TASK GOAL: Verbatim reproduction of the entries is required; images must be omitted.

DATA FOR PROCESSING:

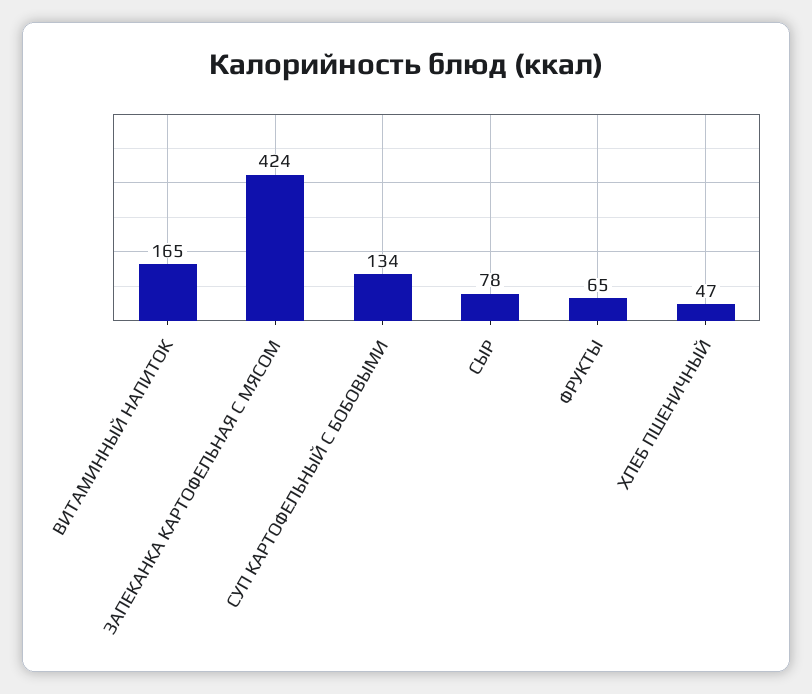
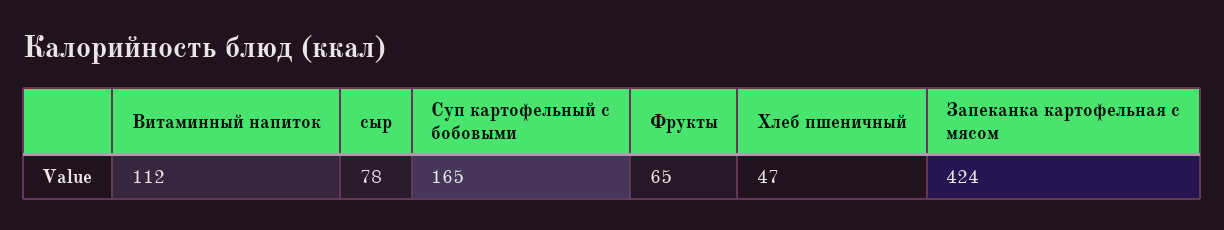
ВИТАМИННЫЙ НАПИТОК: 165 -> 112
СУП КАРТОФЕЛЬНЫЙ С БОБОВЫМИ: 134 -> 165

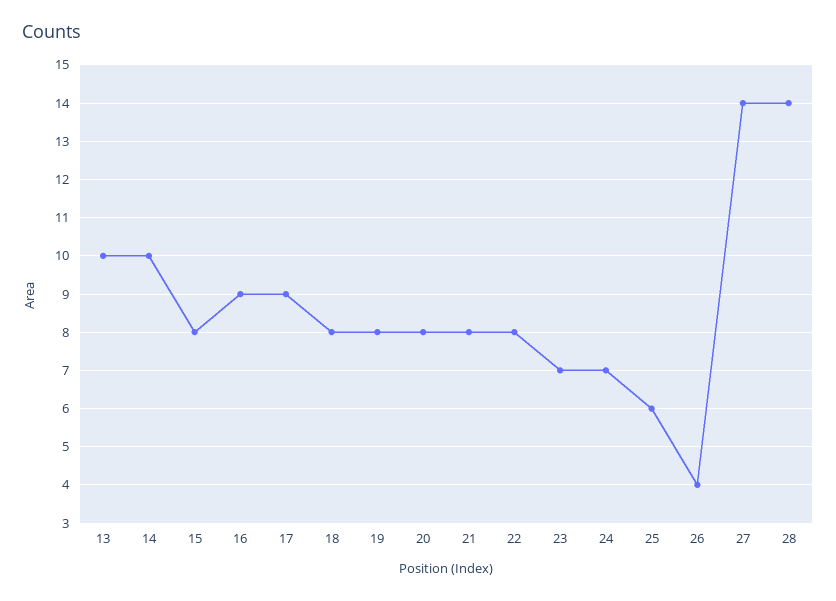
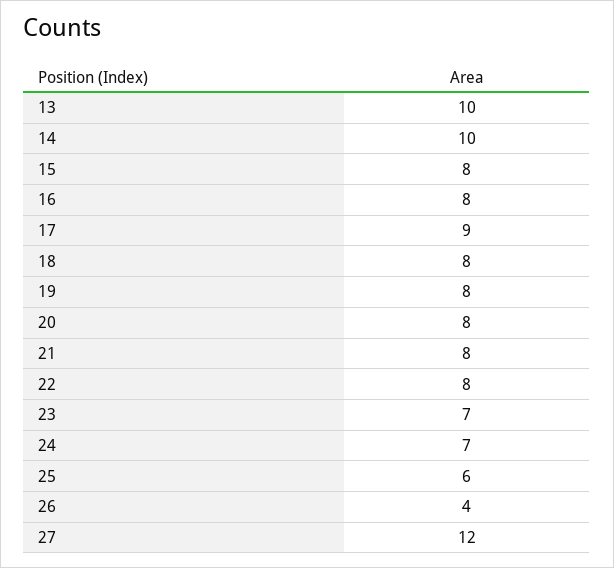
16: 9 -> 8
27: 14 -> 12
28: 14 -> none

OUTPUT OF THE TASK:
ВИТАМИННЫЙ НАПИТОК: 165 -> 112
СУП КАРТОФЕЛЬНЫЙ С БОБОВЫМИ: 134 -> 165

16: 9 -> 8
27: 14 -> 12
28: 14 -> none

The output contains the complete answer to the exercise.